Listen to any two consecutive Burial releases and you’ll hear similar sounds and structures. Spin his 2007 debut after “Truant/Rough Sleeper“and the changes in his sound become more apparent. His latest 12” marks an exciting new stage in his perpetual bloom. It’s his most unpredictable work to date, the least lashed to one specific set of influences. While garage and 2-step pioneers (El-B, A Guy Called Gerald) sketched the blueprints for Burial and Untrue., no skeleton key unlocks this new work. It’s rangy, ambitious, and refuses categorization.

“Truant” is Bevan at his most impressionistic, so it makes sense to describe it through images: a patchwork madras of faded blacks, grubby charcoals, and drab olives, accented by the buzz and hiss of neon signage. It unfolds over a restless 12 minutes, never settling too deeply into a single mood or tempo. Bevan eases us in with a loping garage beat and wind chimes before introducing thick bass swells and a female voice keening “I fell in love with you.”

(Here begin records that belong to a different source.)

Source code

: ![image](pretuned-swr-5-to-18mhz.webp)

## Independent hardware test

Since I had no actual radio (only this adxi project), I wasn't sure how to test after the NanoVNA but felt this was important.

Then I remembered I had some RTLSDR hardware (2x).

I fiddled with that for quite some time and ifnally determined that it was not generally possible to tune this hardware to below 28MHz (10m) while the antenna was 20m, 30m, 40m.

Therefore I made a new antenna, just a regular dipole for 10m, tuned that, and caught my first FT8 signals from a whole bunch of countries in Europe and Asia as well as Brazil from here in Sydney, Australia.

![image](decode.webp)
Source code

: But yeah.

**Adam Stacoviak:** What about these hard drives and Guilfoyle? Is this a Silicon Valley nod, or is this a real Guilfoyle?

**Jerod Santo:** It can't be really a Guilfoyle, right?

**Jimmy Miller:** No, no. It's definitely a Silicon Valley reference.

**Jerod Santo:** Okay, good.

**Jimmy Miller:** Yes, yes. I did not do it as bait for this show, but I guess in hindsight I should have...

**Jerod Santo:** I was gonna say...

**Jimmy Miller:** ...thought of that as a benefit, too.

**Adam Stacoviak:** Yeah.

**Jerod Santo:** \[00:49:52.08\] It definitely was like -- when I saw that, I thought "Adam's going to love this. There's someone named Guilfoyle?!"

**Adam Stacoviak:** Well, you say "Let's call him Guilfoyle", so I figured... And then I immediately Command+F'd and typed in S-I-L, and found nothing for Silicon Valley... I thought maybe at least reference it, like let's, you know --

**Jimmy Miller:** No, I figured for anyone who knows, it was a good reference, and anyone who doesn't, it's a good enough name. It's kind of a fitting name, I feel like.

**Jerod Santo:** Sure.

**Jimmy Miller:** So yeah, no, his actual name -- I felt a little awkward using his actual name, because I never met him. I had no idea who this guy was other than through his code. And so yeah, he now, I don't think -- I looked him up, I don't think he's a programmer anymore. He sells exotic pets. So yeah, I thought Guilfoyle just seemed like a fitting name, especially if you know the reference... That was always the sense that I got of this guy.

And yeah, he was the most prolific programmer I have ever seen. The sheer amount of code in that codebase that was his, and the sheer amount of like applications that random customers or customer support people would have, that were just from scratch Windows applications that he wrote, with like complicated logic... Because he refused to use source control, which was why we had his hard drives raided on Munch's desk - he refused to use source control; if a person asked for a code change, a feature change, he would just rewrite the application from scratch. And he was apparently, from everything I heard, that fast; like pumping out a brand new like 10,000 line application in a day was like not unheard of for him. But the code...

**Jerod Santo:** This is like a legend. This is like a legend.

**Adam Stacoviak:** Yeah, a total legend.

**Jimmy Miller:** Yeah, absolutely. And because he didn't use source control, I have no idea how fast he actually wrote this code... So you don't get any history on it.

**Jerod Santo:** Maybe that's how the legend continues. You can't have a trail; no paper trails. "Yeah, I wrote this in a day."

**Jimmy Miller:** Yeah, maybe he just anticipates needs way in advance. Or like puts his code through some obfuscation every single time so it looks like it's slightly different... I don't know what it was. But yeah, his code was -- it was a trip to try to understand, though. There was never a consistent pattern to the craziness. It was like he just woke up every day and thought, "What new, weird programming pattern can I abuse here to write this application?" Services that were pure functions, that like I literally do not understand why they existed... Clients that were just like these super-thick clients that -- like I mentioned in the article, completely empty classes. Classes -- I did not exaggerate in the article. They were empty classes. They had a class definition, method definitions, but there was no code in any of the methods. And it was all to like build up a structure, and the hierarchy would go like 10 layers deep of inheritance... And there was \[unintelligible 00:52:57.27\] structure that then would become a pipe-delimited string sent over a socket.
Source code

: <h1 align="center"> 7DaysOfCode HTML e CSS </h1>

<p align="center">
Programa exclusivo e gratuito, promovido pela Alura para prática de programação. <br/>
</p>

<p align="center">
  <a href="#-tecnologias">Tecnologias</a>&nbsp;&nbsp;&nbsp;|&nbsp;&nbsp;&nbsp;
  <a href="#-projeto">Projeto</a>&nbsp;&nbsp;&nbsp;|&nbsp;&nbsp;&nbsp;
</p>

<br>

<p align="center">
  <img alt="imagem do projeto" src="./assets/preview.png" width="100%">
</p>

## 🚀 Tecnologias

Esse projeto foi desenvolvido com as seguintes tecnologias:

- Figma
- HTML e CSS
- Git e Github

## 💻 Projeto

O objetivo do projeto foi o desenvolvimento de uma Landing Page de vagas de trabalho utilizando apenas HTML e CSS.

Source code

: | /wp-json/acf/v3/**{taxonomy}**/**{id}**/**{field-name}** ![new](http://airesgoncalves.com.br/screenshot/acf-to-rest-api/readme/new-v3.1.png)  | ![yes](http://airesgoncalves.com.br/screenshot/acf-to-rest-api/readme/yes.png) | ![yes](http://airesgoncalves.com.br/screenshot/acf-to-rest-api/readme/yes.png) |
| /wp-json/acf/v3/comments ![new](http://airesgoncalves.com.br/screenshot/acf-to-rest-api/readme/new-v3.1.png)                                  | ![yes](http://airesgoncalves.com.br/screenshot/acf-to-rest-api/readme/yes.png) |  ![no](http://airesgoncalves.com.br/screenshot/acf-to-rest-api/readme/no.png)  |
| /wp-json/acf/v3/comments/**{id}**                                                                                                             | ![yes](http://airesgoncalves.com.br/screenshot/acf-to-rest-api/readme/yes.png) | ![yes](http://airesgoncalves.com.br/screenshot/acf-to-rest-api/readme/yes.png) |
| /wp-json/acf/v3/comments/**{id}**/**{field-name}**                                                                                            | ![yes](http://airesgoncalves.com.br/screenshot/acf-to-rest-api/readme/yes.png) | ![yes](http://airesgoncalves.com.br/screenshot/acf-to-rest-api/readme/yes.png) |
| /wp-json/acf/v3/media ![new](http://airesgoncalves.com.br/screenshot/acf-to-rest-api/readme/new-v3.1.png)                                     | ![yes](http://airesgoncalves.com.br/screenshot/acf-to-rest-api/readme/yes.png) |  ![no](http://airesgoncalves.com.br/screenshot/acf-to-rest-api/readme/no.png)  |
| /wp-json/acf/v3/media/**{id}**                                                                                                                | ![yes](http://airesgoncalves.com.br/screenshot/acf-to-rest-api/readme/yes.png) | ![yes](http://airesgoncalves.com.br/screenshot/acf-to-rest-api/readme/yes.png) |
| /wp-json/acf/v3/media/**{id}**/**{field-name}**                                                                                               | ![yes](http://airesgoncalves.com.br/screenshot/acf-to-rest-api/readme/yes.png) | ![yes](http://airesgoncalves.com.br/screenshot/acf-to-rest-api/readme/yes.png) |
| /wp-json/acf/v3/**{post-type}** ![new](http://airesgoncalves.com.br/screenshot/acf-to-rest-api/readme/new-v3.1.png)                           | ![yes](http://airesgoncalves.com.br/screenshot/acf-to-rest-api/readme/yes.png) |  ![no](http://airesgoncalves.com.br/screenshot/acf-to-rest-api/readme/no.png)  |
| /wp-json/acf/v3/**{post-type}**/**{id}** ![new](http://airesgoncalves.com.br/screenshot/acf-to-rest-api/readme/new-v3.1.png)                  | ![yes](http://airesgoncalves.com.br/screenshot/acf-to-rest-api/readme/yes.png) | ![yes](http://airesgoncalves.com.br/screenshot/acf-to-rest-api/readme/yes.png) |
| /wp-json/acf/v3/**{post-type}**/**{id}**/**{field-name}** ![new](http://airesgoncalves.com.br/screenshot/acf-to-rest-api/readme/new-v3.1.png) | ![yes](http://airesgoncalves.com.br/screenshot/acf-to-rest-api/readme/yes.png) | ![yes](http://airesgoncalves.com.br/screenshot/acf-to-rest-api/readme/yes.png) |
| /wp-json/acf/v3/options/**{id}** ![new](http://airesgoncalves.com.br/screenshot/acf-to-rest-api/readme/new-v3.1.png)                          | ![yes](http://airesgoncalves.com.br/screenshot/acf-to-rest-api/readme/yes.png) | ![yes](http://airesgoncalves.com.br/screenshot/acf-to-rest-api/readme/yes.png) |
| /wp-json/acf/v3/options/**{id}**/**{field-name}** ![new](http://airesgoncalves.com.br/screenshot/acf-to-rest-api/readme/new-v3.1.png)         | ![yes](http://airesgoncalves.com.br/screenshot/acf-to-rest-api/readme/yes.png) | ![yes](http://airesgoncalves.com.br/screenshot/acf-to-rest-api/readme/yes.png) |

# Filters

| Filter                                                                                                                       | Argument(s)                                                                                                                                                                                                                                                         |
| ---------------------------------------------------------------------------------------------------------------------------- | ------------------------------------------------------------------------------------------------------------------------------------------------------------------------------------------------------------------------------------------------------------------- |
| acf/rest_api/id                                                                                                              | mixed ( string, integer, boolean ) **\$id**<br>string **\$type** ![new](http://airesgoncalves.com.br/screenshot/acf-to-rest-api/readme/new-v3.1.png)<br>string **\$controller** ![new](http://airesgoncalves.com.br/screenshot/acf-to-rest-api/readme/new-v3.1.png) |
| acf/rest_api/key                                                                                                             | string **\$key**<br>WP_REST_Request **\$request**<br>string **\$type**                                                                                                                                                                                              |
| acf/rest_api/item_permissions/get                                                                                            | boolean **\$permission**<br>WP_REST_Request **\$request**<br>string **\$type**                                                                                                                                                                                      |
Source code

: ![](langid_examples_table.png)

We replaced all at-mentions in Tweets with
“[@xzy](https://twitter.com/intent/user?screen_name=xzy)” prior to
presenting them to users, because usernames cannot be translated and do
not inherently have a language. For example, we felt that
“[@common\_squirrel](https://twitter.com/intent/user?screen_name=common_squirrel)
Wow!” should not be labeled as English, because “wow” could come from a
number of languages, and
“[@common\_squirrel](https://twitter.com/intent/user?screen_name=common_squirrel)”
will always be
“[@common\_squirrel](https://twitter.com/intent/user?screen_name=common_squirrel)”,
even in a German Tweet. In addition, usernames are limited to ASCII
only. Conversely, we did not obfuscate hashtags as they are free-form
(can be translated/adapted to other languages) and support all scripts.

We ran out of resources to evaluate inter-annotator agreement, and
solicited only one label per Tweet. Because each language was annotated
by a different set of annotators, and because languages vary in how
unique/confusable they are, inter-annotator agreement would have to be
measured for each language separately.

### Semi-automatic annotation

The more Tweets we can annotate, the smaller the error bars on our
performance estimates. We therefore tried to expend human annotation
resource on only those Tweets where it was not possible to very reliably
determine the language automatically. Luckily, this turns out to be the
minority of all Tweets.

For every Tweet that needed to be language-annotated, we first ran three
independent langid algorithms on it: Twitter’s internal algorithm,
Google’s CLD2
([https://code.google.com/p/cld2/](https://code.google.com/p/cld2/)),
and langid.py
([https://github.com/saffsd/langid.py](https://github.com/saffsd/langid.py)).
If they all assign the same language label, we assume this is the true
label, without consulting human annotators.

Section two is built on a vocal loop so thoroughly worked over it’s tough to determine what’s being sung. This is one of Bevan’s go-to maneuvers, and it’s as effective here as ever. Far from alienating, it draws you into Bevan’s world, crafted in response to the sounds and sensations of moving through dense urban sprawl. It’s like overhearing snatches of muffled conversation through thin walls – a little reminder that the world is so much bigger than the paths you beat between your apartment, your job, and your favorite bars and restaurants. “Truant” ends with three anxious, murky minutes, the busiest Bevan’s yet put to tape and the closest he’s come to his hardcore roots. The way he’s stitched this section together with ragged smash cuts reminds me of a darkside Donuts, keeping that record’s sense of movement but swapping its sugary sweetness for coffee-and-cigarettes acridity.

This frenetic third act is puzzling. There are so many ideas crammed into such a tight space that you’d like to hear them unpacked and stretched out. I suspect they work best in this context, though. They belong to each other, and the fault lines between them form liminal spaces that are as important to the whole as is each constituent part on its own. It’s a challenging listen – like smoke, the harder you try to grasp it, the sooner it slips away. It’s a tune that teaches you how to listen to it, and it rewards patience.

On the flip, “Rough Sleeper” is immediately approachable. It’s a refinement of the mode Bevan began working in on Kindred – an expansive suite with linear builds and smooth, deliberate transitions between sections. It features two distinct movements and a shorter coda. The first is driven by organ chords and features a sampled saxophone – a fresh wrinkle in the Burial playbook. It’s Bevan’s warmest, most hopeful work to date, built around a two-step beat and calming mantras – “be strong,” “lights surrounding you.”

Around the six-minute mark he introduces an infectious bell riff and settles into a groove you could spend days with. On headphones, it’s uplifting – on a proper system it could be euphoric, tapping into the widescreen emotionality of mid-1990s house and jungle (Goldie’s “Timeless” and Orbital’s “Halcyon and On and On” come to mind). Compared to “Truant,” “Rough Sleeper” is by-the-book Burial, though very well done.

I mentioned Donuts earlier, and I think it’s an apt comparison, if not a little farfetched. There’s structural and emotional resonance between the two. Though they differ in content – Dilla’s opus was a deathbed missive on mortality while Bevan’s work hones in on big feelings in small, fleeting moments – both aim to convey a sense of impermanence. Both need to be listened to as whole entities to be properly understood.

So what’s next? As one of dance music’s premier auteurs, he’s earned enough leeway to try whatever the hell he wants to. We’ll see whether he continues along this helter skelter path or returns to more paved song structures.